C’est le moment de voir et de définir les luttes pour les forêts dans le contexte politique général. Le fait que le gouvernement ait saboté cette loi montre qu’il voulait éviter que les communautés contrôlent les ressources naturelles, et cela s’insère dans un plan plus large qui se manifeste dans d’autres initiatives gouvernementales, et qui consiste à modifier les réglementations environnementales pour frayer la voie aux mines, aux entreprises, aux barrages et aux grandes industries. La tendance à obtenir par la force des terres agricoles fertiles et des terrains communaux pour les transformer en ‘zones économiques spéciales’ ou pour de grandes entreprises privées était déjà en place. L’octroi de permis d’extraction minière à des entreprises privées dans des zones boisées a énormément augmenté ces derniers mois.

Les mouvements pour les forêts de l’Inde doivent maintenant s’opposer à tout le programme qui comporte de vendre les vies et les ressources des gens au capital. La Loi sur les droits forestiers donne aux communautés un espace politique dans le gouvernement des forêts. Pour les mouvements, il s’agit d’une arme importante pour s’affirmer et pour défier autant les autorités forestières actuelles que les forces du capital, qui avancent dans les forêts au pas de charge.
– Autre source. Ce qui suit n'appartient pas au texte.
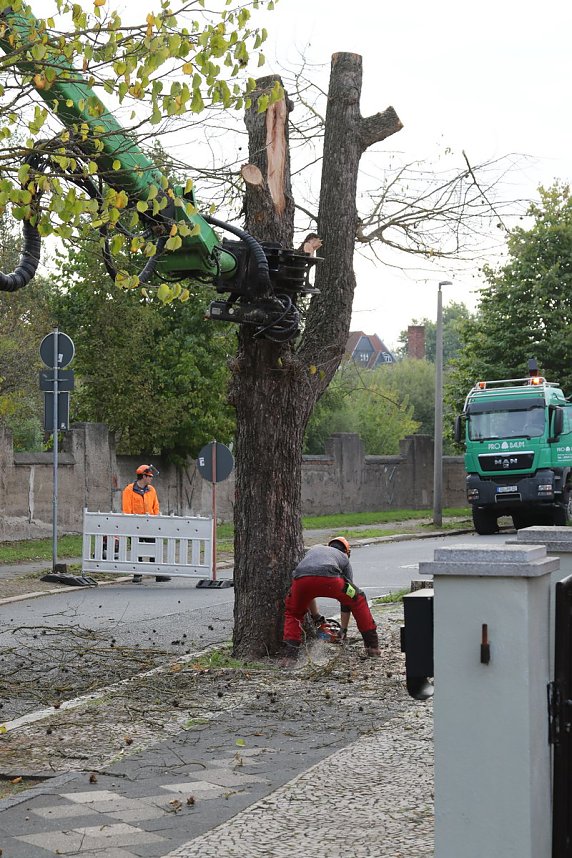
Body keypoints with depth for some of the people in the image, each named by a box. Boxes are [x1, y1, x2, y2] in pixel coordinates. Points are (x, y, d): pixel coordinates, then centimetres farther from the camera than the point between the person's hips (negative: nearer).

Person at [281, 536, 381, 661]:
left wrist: (316, 617, 53)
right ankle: (372, 645, 24)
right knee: (357, 600, 25)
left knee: (294, 614, 30)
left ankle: (289, 650, 11)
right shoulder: (344, 558, 37)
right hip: (328, 578, -2)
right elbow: (346, 602, 40)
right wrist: (343, 629, 49)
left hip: (300, 579, 2)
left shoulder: (314, 549, 45)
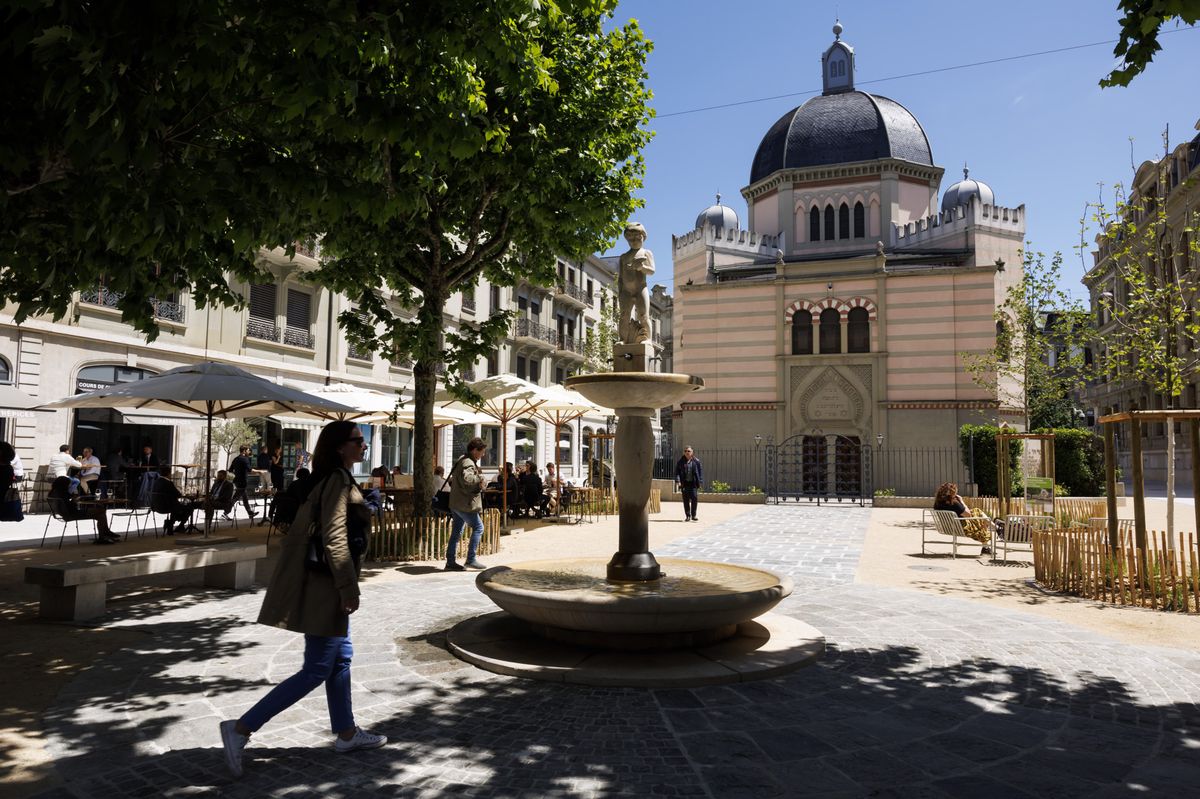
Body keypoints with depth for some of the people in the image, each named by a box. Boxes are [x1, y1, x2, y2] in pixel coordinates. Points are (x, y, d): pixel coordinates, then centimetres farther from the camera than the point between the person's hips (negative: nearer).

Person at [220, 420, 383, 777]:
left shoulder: (333, 479, 14)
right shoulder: (339, 480, -16)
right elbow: (335, 538, -23)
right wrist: (349, 589, -20)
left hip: (322, 581, 10)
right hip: (325, 583, -10)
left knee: (341, 658, 17)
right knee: (316, 670, -3)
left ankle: (346, 733, 28)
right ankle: (241, 728, 0)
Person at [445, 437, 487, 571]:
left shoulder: (462, 460, 17)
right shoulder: (468, 463, -17)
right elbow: (466, 479, -37)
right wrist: (480, 476, -18)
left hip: (456, 503, 10)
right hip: (465, 504, -10)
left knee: (457, 532, 12)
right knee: (478, 527, -2)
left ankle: (450, 562, 15)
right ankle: (471, 559, -1)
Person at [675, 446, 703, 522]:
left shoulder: (696, 461, 4)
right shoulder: (681, 462, 6)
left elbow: (700, 471, 5)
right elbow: (677, 471, 4)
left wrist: (700, 481, -3)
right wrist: (678, 480, -9)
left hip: (693, 483, -1)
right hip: (684, 483, 1)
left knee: (694, 498, -9)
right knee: (686, 500, 3)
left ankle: (693, 515, 4)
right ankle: (687, 516, 12)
Il faut s’opposer aussi à d’autres forces anti-peuple, qui sont actives dans les forêts (les organisations écologistes « pures et dures », les forces féodales, les commerçants, etc.).

Les groupes militants ont commencé à reprendre des terres dans les zones boisées de certaines régions. Il faut renforcer ce processus, et les programmes d’action de ce genre doivent s’étendre à d’autres régions. Les structures censément participatives créées par le ministère des Forêts, comme la Gestion conjointe des forêts, doivent être éliminées, pour que ni l’État ni le capital privé, aidés par les institutions financières internationales, puissent prendre pied dans les forêt.

L’adoption de cette loi restreinte nous donne l’espoir de construire une alliance de mouvements. Désormais, les mouvements pour les peuples des forêts lutteront aussi pour une nation vraiment démocratique et plurielle, fondée sur la justice écologique et sociale. Il faut lutter contre le lien entre l’État et le capital aux plans idéologique et opérationnel, national et international, et y faire participer toutes les forces progressistes qui agissent dans d’autres domaines sociaux, culturels et politiques.